REQUIRED ACTIONS
**a)** Transcribe the TiDB Operator configuration guide, starting with "The current TiDB" and going on through "spec.tidb.config in TidbCluster Custom Resource.".
**b)** According to the TiDB Operator configuration guide, which version of TiDB has all of its parameters supported by TiDB Operator v1.1?
**c)** Write the next part of the TiDB Operator configuration guide, picking up after its final sentence.

If you want to enable TiCDC in the cluster, you can add TiCDC spec to the TiDBCluster CR. For example:

  spec:
    ticdc:
      baseImage: pingcap/ticdc
      replicas: 3

Configure TiDB components

This section introduces how to configure the parameters of TiDB/TiKV/PD/TiFlash/TiCDC.

The current TiDB Operator v1.1 supports all parameters of TiDB v4.0.

Configure TiDB parameters

TiDB parameters can be configured by spec.tidb.config in TidbCluster Custom Resource.

For example:

apiVersion: pingcap.com/v1alpha1
kind: TidbCluster
metadata:
  name: basic
spec:
....
  tidb:
    image: pingcap.com/tidb:v4.0.0
    imagePullPolicy: IfNotPresent
    replicas: 1
    service:
      type: ClusterIP
    config:
      split-table: true
      oom-action: "log"
    requests:
      cpu: 1

For all the configurable parameters of TiDB, refer to TiDB Configuration File.

Note:

If you deploy your TiDB cluster using CR, make sure that Config: {} is set, no matter you want to modify config or not. Otherwise, TiDB components might not be started successfully. This step is meant to be compatible with Helm deployment.

Configure TiKV parameters

TiKV parameters can be configured by spec.tikv.config in TidbCluster Custom Resource.

For example:

apiVersion: pingcap.com/v1alpha1
kind: TidbCluster
metadata:
  name: basic
spec:
....
  tikv:
    image: pingcap.com/tikv:v4.0.0
    config:
      log-level: "info"
      slow-log-threshold: "1s"
    replicas: 1
    requests:
      cpu: 2

For all the configurable parameters of TiKV, refer to TiKV Configuration File.

Note:

If you deploy your TiDB cluster using CR, make sure that Config: {} is set, no matter you want to modify config or not. Otherwise, TiKV components might not be started successfully. This step is meant to be compatible with Helm deployment.

Configure PD parameters

PD parameters can be configured by spec.pd.config in TidbCluster Custom Resource.

For example:

apiVersion: pingcap.com/v1alpha1
kind: TidbCluster
metadata:
  name: basic
spec:
.....
  pd:
    image: pingcap.com/pd:v4.0.0
    config:
      lease: 3
      enable-prevote: true

For all the configurable parameters of PD, refer to PD Configuration File.

Dataset excerpts
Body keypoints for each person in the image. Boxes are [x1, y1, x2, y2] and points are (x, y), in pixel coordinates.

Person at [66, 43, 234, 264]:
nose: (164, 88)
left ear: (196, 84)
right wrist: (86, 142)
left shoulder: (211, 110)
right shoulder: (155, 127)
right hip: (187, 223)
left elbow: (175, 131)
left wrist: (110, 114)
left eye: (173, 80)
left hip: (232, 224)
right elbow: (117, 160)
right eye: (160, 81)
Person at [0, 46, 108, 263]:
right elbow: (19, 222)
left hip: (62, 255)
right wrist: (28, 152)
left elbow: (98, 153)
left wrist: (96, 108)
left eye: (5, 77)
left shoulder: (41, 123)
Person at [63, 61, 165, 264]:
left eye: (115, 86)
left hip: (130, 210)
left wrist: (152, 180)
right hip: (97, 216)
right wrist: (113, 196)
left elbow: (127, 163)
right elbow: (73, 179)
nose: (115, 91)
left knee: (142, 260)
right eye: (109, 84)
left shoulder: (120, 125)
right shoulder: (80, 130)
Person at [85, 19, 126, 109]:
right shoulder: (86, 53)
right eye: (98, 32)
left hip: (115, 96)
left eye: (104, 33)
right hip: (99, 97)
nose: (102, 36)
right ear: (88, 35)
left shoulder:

TASK RESPONSES
**a)**
The current TiDB Operator v1.1 supports all parameters of TiDB v4.0.

Configure TiDB parameters

TiDB parameters can be configured by spec.tidb.config in TidbCluster Custom Resource.

**b)** TiDB v4.0.

**c)**
Note:

If you deploy your TiDB cluster using CR, make sure that Config: {} is set, no matter you want to modify config or not. Otherwise, PD components might not be started successfully. This step is meant to be compatible with Helm deployment.

Configure TiFlash parameters

TiFlash parameters can be configured by spec.tiflash.config in TidbCluster Custom Resource.

For example:

apiVersion: pingcap.com/v1alpha1
kind: TidbCluster
metadata:
  name: basic
spec:
  ...
  tiflash:
    config:
      config:
        logger:
          count: 5
          level: information

For all the configurable parameters of TiFlash, refer to TiFlash Configuration File.

Configure TiCDC start parameters

You can configure TiCDC start parameters through spec.ticdc.config in TidbCluster Custom Resource.

For example:

apiVersion: pingcap.com/v1alpha1
kind: TidbCluster
metadata:
  name: basic
spec:
  ...
  ticdc:
    config:
      timezone: UTC
      gcTTL: 86400
      logLevel: info

For all configurable start parameters of TiCDC, see TiCDC start parameters.

Configure high availability

Note:

TiDB Operator provides a custom scheduler that guarantees TiDB service can tolerate host level failures through the specified scheduling algorithm. Currently, the TiDB cluster uses this scheduler as the default scheduler, which is configured through the item spec.schedulerName. This section focuses on configuring a TiDB cluster to tolerate failures at other levels such as rack, zone or region. This section is optional.

TiDB is a distributed database and its high availability must ensure that when any physical topology node fails, not only the service is unaffected, but also the data is complete and available. The two configurations of high availability are described separately as follows.

High avalability of TiDB service

High availability at other levels (such as rack, zone, region) are guaranteed by Affinity's PodAntiAffinity. PodAntiAffinity can avoid the situation where different instances of the same component are deployed on the same physical topology node. In this way, disaster recovery is achieved. Detailed user guide for Affinity: Affinity & AntiAffinity.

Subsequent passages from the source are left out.